::: QUOTED PASSAGE :::

Government’s decision to standardise the rates of return for green energy suppliers to the national grid within the next two months has been given the thumbs up from a major player in renewable energy, Ralph Bizzy Williams.

In a Barbados TODAY interview, Williams said that while he has never slowed down his investments in the industry, he blamed the unreliability of rates for chasing away others.

The industrialist said: “This is definitely going to give the industry new impetus. This is something that we have been waiting on for a very long time and I would like to publicly thank the Government for finally making a decision. I think it is a brilliant idea and it is exactly what the alternative energy sector needs.”

He said that the decision did not come as a surprise and that he had always anticipated that Government would eventually get wise to the needs of the renewable energy industry.

“The only thing that held us up was getting licences. We always believe that common sense would eventually prevail,” said Williams.

Minister of Energy and Water Resources, Wilfred Abrahams, revealed yesterday that the Fair Trading Commission (FTC) has been given the responsibility to define the feeding tariff for producers who contribute up to one megawatt of electricity to the national grid.

The minister explained that investors would be locked into this rate of return for the next 20 years.

Abrahams further revealed that the FTC would not be constrained by the feeding tariff pricing structure for larger systems producing over one megawatt.

Noting that he expected rates to fall below what is currently being offered, Abrahams gave the assurance that the new permanent rate would ensure that investors receive fair returns, in light of significant reductions in the cost of the technology over the years.

Williams said that he had no problem with the rates going down, as it is only fair that the rates reflect changes in the sector. Over the last seven years, the price of solar panels has come down by 60 per cent, he added.

He said: “This is how business works, as the cost of the technology decreases the price will come down. This is what we have been talking about all along.

“As a matter of fact, I believe that a new tariff should be announced every year and it would come down as the price of the technology comes down. That is what we have been asking for years.

“So I have no problem with it at all, systems that are put in after July 6 should get rates based on the cost of technology at that time.”

In 2016, the FTC set a temporary rate for the power being sold to the national grid under the RER programme at $0.416/kWh for solar photovoltaic and $0.315/kWh for wind “until such time as a permanent rate may be established”. At the time, the FTC said the decision was taken to increase the capacity limit to 500 kW from 150 kW.

::: EXERCISE MATERIALS :::

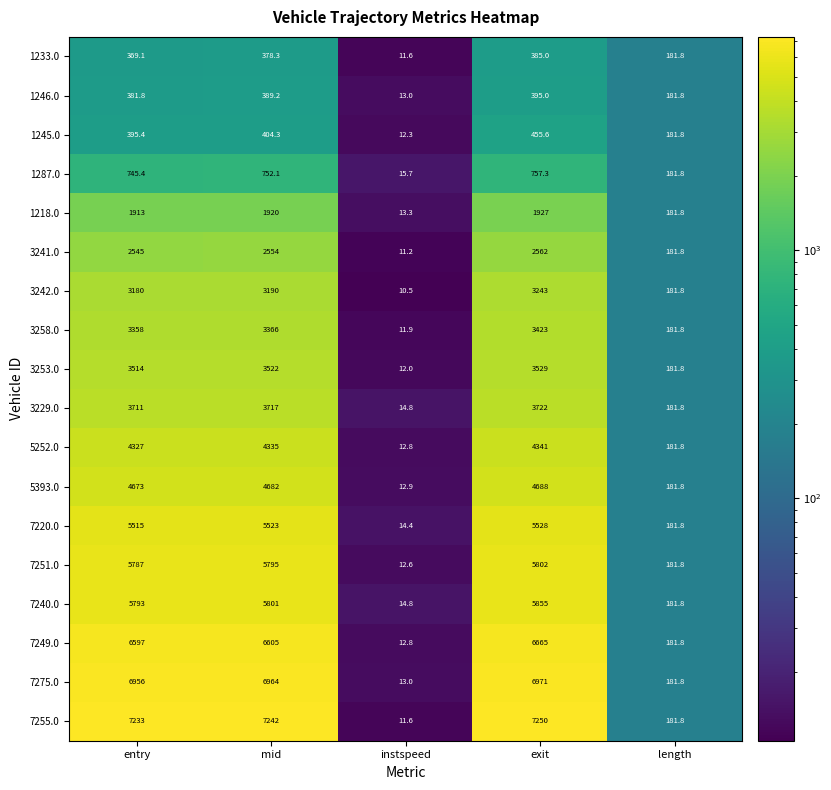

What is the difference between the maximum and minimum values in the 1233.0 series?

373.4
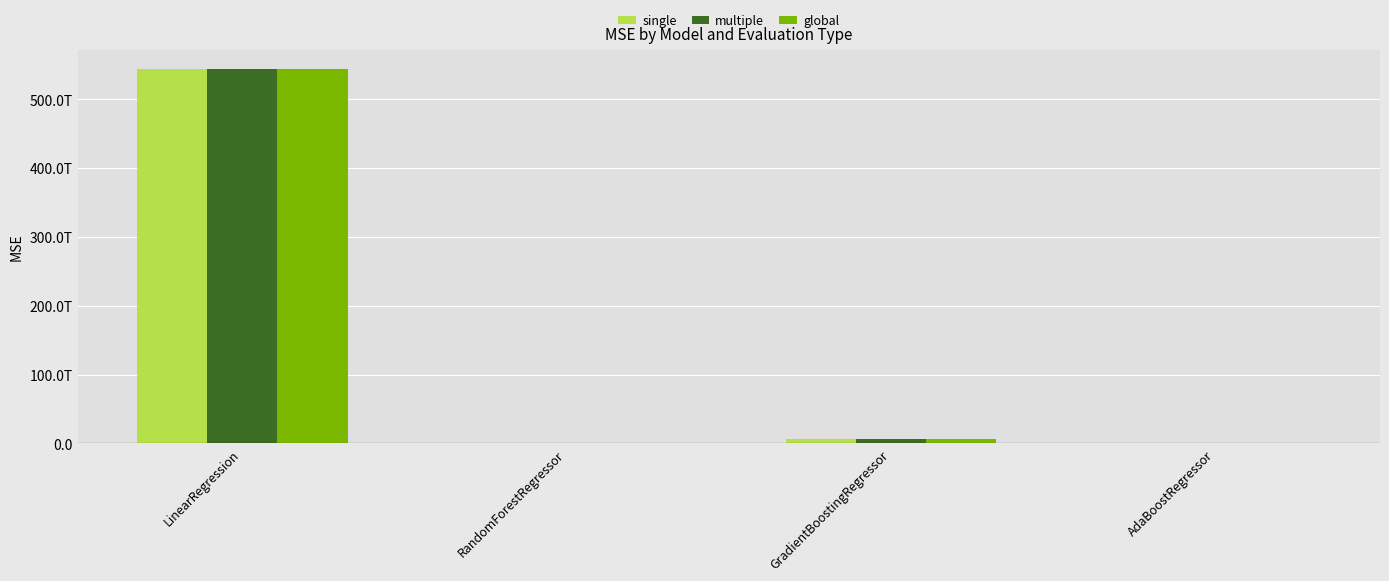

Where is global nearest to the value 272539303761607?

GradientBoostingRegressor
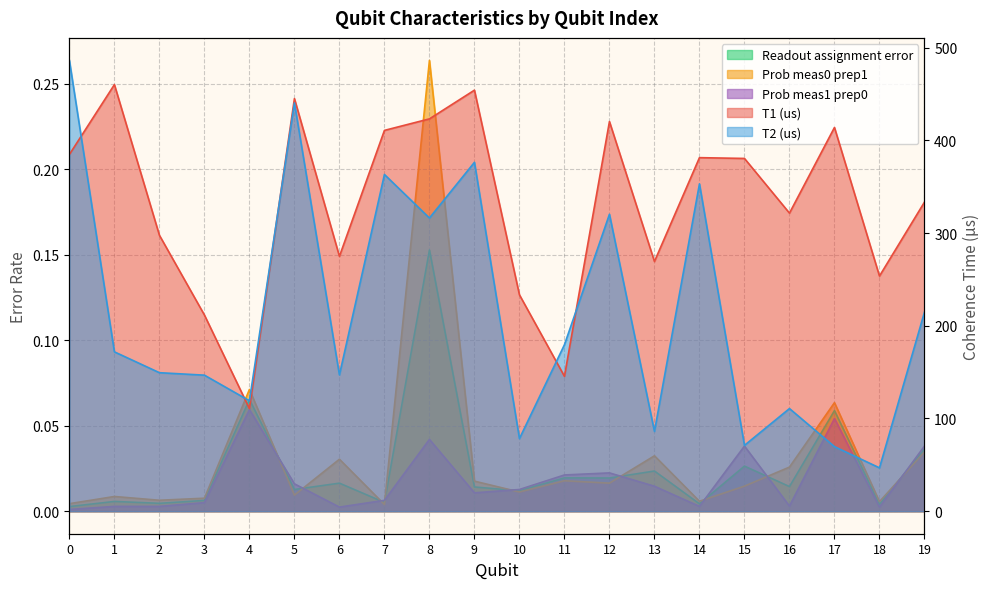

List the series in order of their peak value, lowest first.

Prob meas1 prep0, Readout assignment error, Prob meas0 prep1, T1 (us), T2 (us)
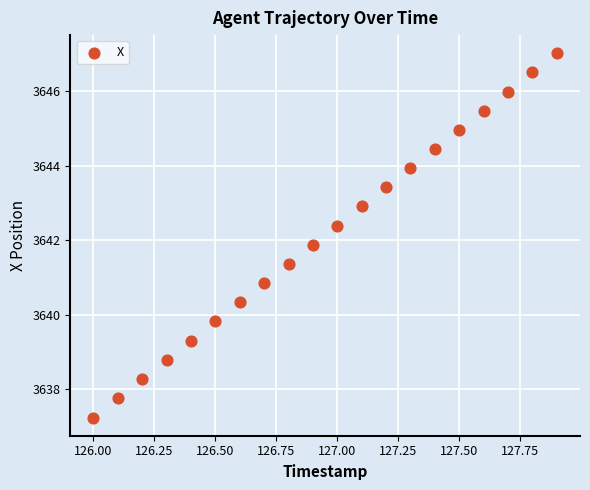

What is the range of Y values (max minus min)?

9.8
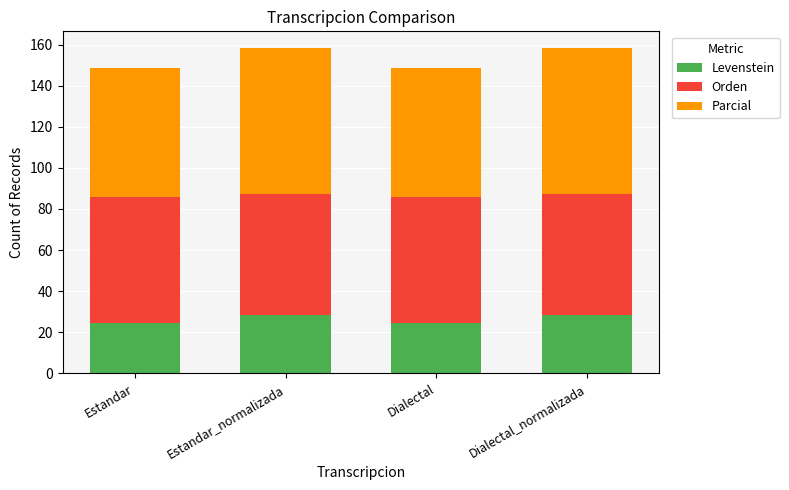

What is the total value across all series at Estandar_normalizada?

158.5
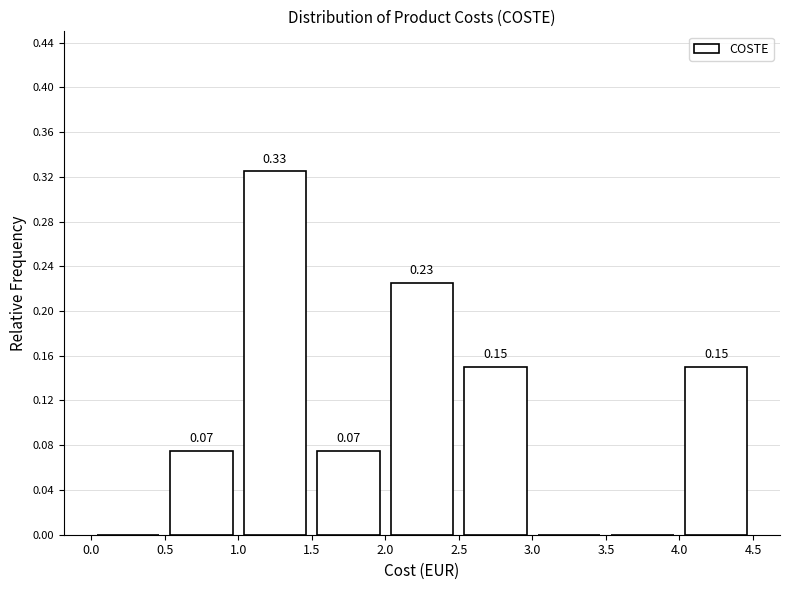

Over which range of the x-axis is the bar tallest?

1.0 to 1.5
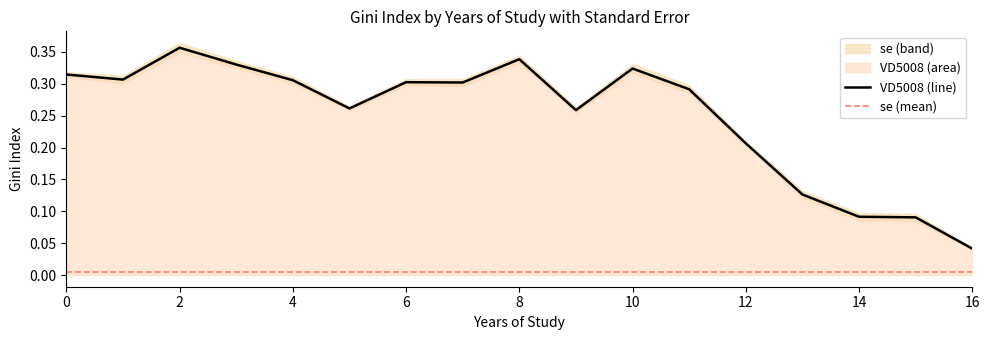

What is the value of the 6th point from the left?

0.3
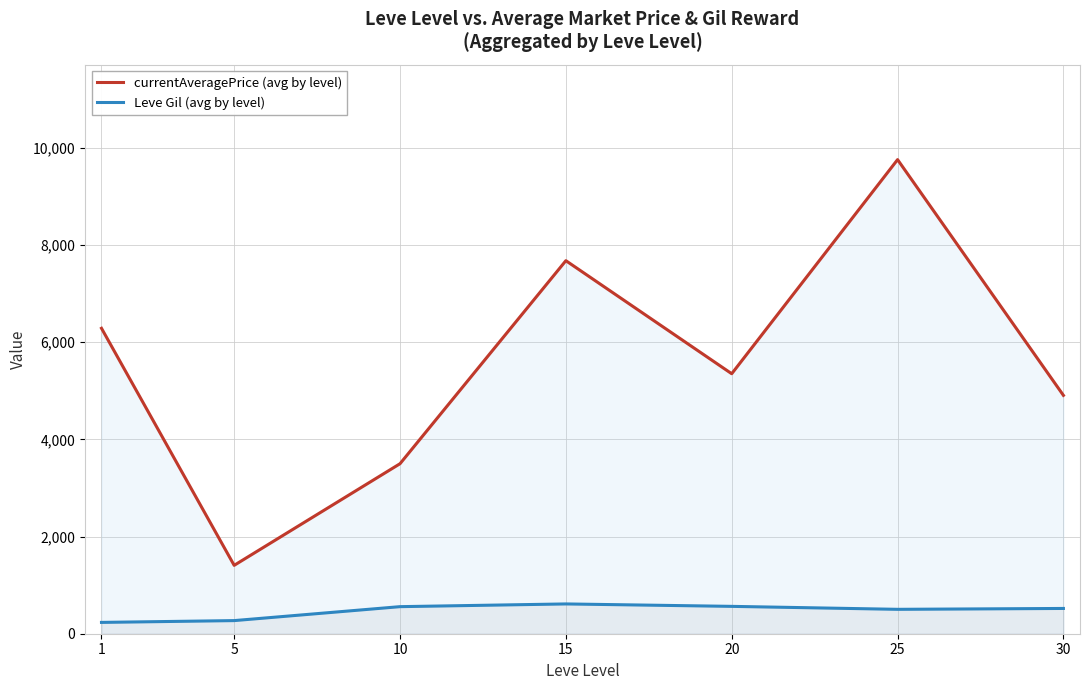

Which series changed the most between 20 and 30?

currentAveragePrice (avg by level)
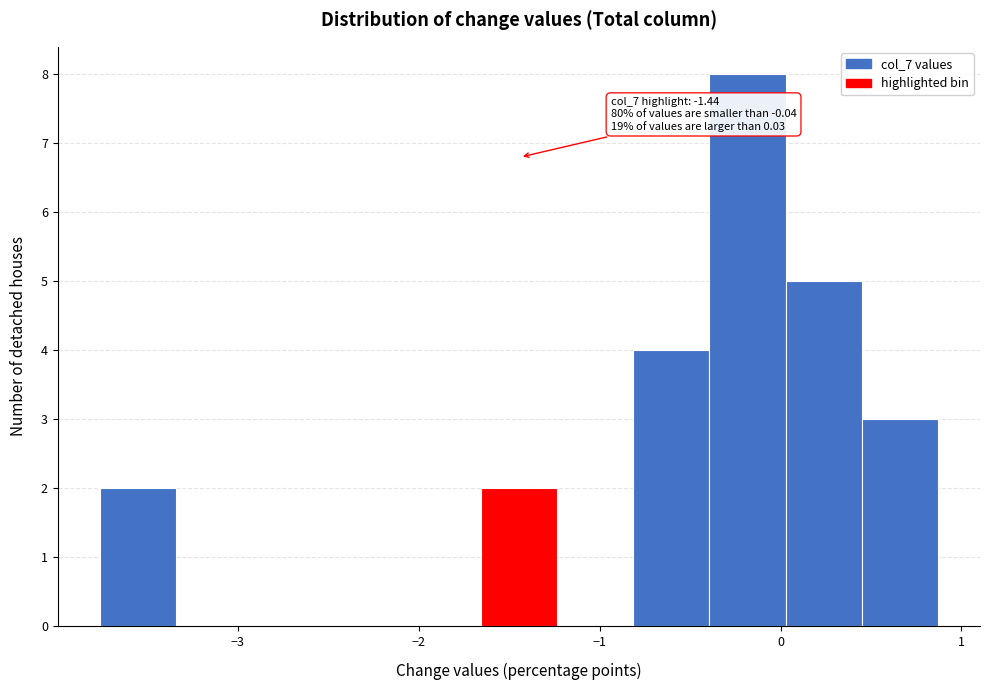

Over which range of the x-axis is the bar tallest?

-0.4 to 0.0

:::

*ACTIVITIES*.
A – In the article on renewable energy rates, by how much has the price of solar panels fallen over the last seven years?
B – In the records, rewrite the lines from the one containing "Which series changed" through the end of the records, substituting "highest" for "tallest" and changing nothing else. Omit the pictures.
These records have no connection to the article on renewable energy rates.

*EXPECTED RESPONSES*.
A – By 60 percent.

B –
Which series changed the most between 20 and 30?

currentAveragePrice (avg by level)

Over which range of the x-axis is the bar highest?

-0.4 to 0.0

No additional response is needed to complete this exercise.